- **TASK TO CARRY OUT**
Every line of the data that contains the string "chắc" must be copied.

- **PROVIDED RECORDS**

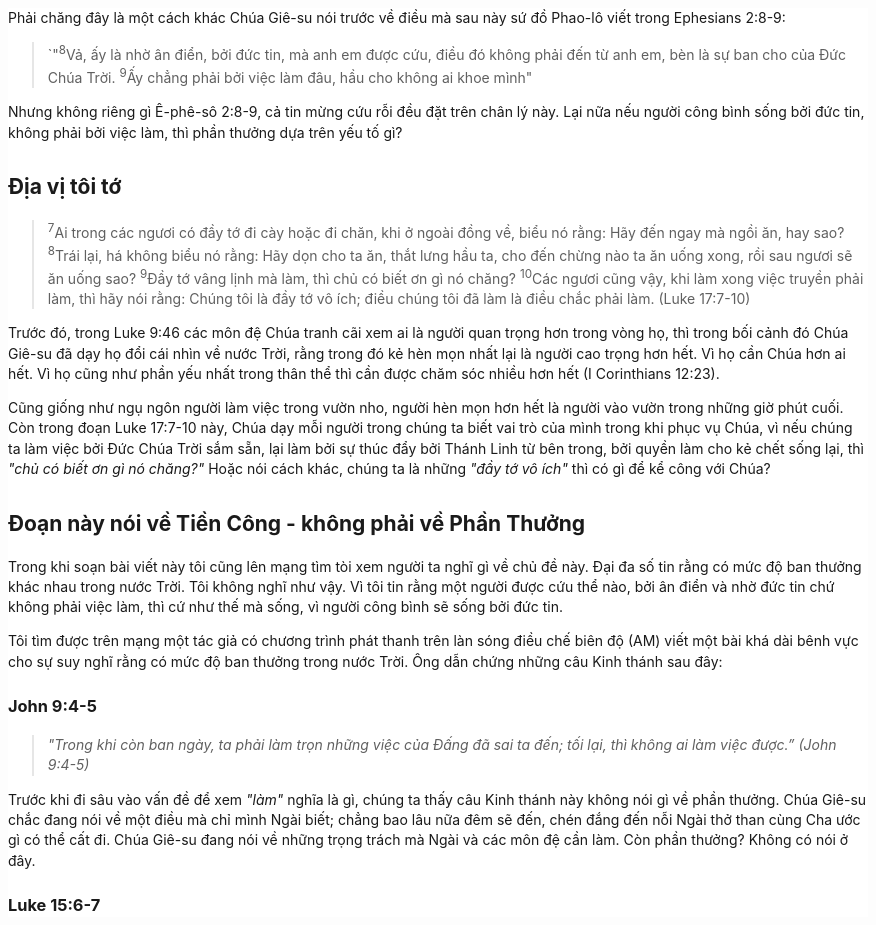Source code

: Phải chăng đây là một cách khác Chúa Giê-su nói trước về điều mà sau này sứ đồ Phao-lô viết trong Ephesians 2:8-9:

> `"<sup>8</sup>Vả, ấy là nhờ ân điển, bởi đức tin, mà anh em được cứu, điều đó không phải đến từ anh em, bèn là sự ban cho của Ðức Chúa Trời. <sup>9</sup>Ấy chẳng phải bởi việc làm đâu, hầu cho không ai khoe mình"

Nhưng không riêng gì Ê-phê-sô 2:8-9, cả tin mừng cứu rỗi đều đặt trên chân lý này. Lại nữa nếu người công bình sống bởi đức tin, không phải bởi việc làm, thì phần thưởng dựa trên yếu tố gì?

## Địa vị tôi tớ

> <sup>7</sup>Ai trong các ngươi có đầy tớ đi cày hoặc đi chăn, khi ở ngoài đồng về, biểu nó rằng: Hãy đến ngay mà ngồi ăn, hay sao? <sup>8</sup>Trái lại, há không biểu nó rằng: Hãy dọn cho ta ăn, thắt lưng hầu ta, cho đến chừng nào ta ăn uống xong, rồi sau ngươi sẽ ăn uống sao? <sup>9</sup>Ðầy tớ vâng lịnh mà làm, thì chủ có biết ơn gì nó chăng? <sup>10</sup>Các ngươi cũng vậy, khi làm xong việc truyền phải làm, thì hãy nói rằng: Chúng tôi là đầy tớ vô ích; điều chúng tôi đã làm là điều chắc phải làm. (Luke 17:7-10)

Trước đó, trong Luke 9:46 các môn đệ Chúa tranh cãi xem ai là người quan trọng hơn trong vòng họ, thì trong bối cảnh đó Chúa Giê-su đã dạy họ đổi cái nhìn về nước Trời, rằng trong đó kẻ hèn mọn nhất lại là người cao trọng hơn hết. Vì họ cần Chúa hơn ai hết. Vì họ cũng như phần yếu nhất trong thân thể thì cần được chăm sóc nhiều hơn hết (I Corinthians 12:23).

Cũng giống như ngụ ngôn người làm việc trong vườn nho, người hèn mọn hơn hết là người vào vườn trong những giờ phút cuối. Còn trong đoạn Luke 17:7-10 này, Chúa dạy mỗi người trong chúng ta biết vai trò của mình trong khi phục vụ Chúa, vì nếu chúng ta làm việc bởi Đức Chúa Trời sắm sẵn, lại làm bởi sự thúc đẩy bởi Thánh Linh từ bên trong, bởi quyền làm cho kẻ chết sống lại, thì <span style="font-style: italic;">"chủ có biết ơn gì nó chăng?"</span> Hoặc nói cách khác, chúng ta là những <span style="font-style: italic;">"đầy tớ vô ích"</span> thì có gì để kể công với Chúa?

## Đoạn này nói về Tiền Công - không phải về Phần Thưởng

Trong khi soạn bài viết này tôi cũng lên mạng tìm tòi xem người ta nghĩ gì về chủ đề này. Đại đa số tin rằng có mức độ ban thưởng khác nhau trong nước Trời. Tôi không nghĩ như vậy. Vì tôi tin rằng một người được cứu thể nào, bởi ân điển và nhờ đức tin chứ không phải việc làm, thì cứ như thế mà sống, vì người công bình sẽ sống bởi đức tin.

Tôi tìm được trên mạng một tác giả có chương trình phát thanh trên làn sóng điều chế biên độ (AM) viết một bài khá dài bênh vực cho sự suy nghĩ rằng có mức độ ban thưởng trong nước Trời. Ông dẫn chứng những câu Kinh thánh sau đây:

### John 9:4-5

> <span style="font-style: italic;">"Trong khi còn ban ngày, ta phải làm trọn những việc của Ðấng đã sai ta đến; tối lại, thì không ai làm việc được.” (John 9:4-5)</span>

Trước khi đi sâu vào vấn đề để xem <span style="font-style: italic;">"làm"</span> nghĩa là gì, chúng ta thấy câu Kinh thánh này không nói gì về phần thưởng. Chúa Giê-su chắc đang nói về một điều mà chỉ mình Ngài biết; chẳng bao lâu nữa đêm sẽ đến, chén đắng đến nỗi Ngài thở than cùng Cha ước gì có thể cất đi. Chúa Giê-su đang nói về những trọng trách mà Ngài và các môn đệ cần làm. Còn phần thưởng? Không có nói ở đây.

### Luke 15:6-7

- **FINAL ANSWER**
> <sup>7</sup>Ai trong các ngươi có đầy tớ đi cày hoặc đi chăn, khi ở ngoài đồng về, biểu nó rằng: Hãy đến ngay mà ngồi ăn, hay sao? <sup>8</sup>Trái lại, há không biểu nó rằng: Hãy dọn cho ta ăn, thắt lưng hầu ta, cho đến chừng nào ta ăn uống xong, rồi sau ngươi sẽ ăn uống sao? <sup>9</sup>Ðầy tớ vâng lịnh mà làm, thì chủ có biết ơn gì nó chăng? <sup>10</sup>Các ngươi cũng vậy, khi làm xong việc truyền phải làm, thì hãy nói rằng: Chúng tôi là đầy tớ vô ích; điều chúng tôi đã làm là điều chắc phải làm. (Luke 17:7-10)
Trước khi đi sâu vào vấn đề để xem <span style="font-style: italic;">"làm"</span> nghĩa là gì, chúng ta thấy câu Kinh thánh này không nói gì về phần thưởng. Chúa Giê-su chắc đang nói về một điều mà chỉ mình Ngài biết; chẳng bao lâu nữa đêm sẽ đến, chén đắng đến nỗi Ngài thở than cùng Cha ước gì có thể cất đi. Chúa Giê-su đang nói về những trọng trách mà Ngài và các môn đệ cần làm. Còn phần thưởng? Không có nói ở đây.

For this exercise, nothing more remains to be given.